Cuffed Up Cuffed Up EP (Corduroy/Hassle) + DTR Project No Limits (SoSure Music/Launch) + Jim Falling That You Know (NuNorthernSoul) + Parallel Action featuring Charlie Boy Manson Memories/10/10 (C7NEMA100/Loose Lips) + Winston Neale Sinnerman (RE:WARM):
A cross section of 12” singles and EPs. First off, Cuffed Up are an LA indie/alt-rock outfit led by Sapphire Jewell and Ralph Torrefranca, self-confessed fans of IDLES and recent UK raucousness. Their four-track debut EP on bright yellow vinyl is punchy and punk-flavoured; it’s all pretty catchy but the outstandingly noticeable track is “French Exit” talk-sung by Jewell, which is like a slouching Sonic Youth offcut, while “Mother/Father’ with shared vocals, comes in a close second. A double-header from an entirely different musical place is “No Limits” by British house act DTR Project, which has a vocal mix and an edit from New York disco-house master Danny Krivit. It’s a collaboration between producers Danism & Train and London singer-DJ, DJ Rae, who some will know from her up-front role on those Hacienda Classical tours.

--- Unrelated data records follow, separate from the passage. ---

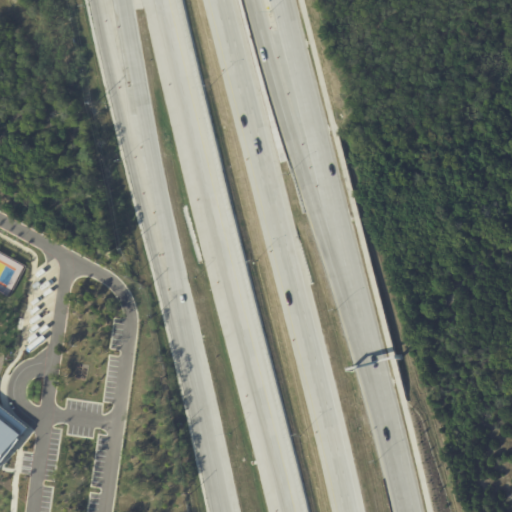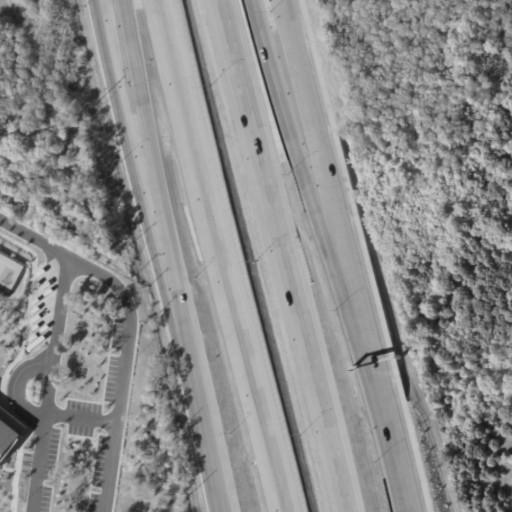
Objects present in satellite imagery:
road: (141, 120)
road: (130, 121)
road: (311, 134)
road: (295, 135)
road: (271, 197)
road: (223, 255)
road: (361, 255)
road: (127, 330)
road: (191, 377)
road: (49, 383)
road: (16, 385)
road: (376, 390)
road: (81, 417)
road: (333, 453)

It’s more tasteful shuffle than hands-in-the-air, and more New York soul-house than UK banger, but for those after something 4/4, not too tough, with a smidgeon of jazz and scat, it’s a decent enough wine bar chugger. Nottingham Crazy P associate James Baron – AKA Jim – releases a low-key debut EP of easy-going, slightly soul-tinted singer-songwriter fare. It isn’t my thing at all but the novel cover of The Cult’s “Phoenix” is worth a quick dip. Parallel Action featuring Charlie Boy Manson is a collaboration between audio-visual designer Jude Greenaway, who’s produced underground electronic for 20 years as Scanone, and Manchester MC Manson. They drop a four-tracker of which two cuts are instrumental versions; it comes on like a dark electro-centric cross between Chemical Brothers and Genaside II, all big beat breakbeat growl. “10/10” is the juicer one. But the best of these 12” offerings, by some distance, is “Sinnerman”, a gorgeous bongo-laden Balearic gospel cut originally released in Canada in 1986, which is now re-released in its stunning reverb-laden original, and remixed on the flip by production duo Quiet Village into lightly percussive, slow-building rain forest-sounding electronica.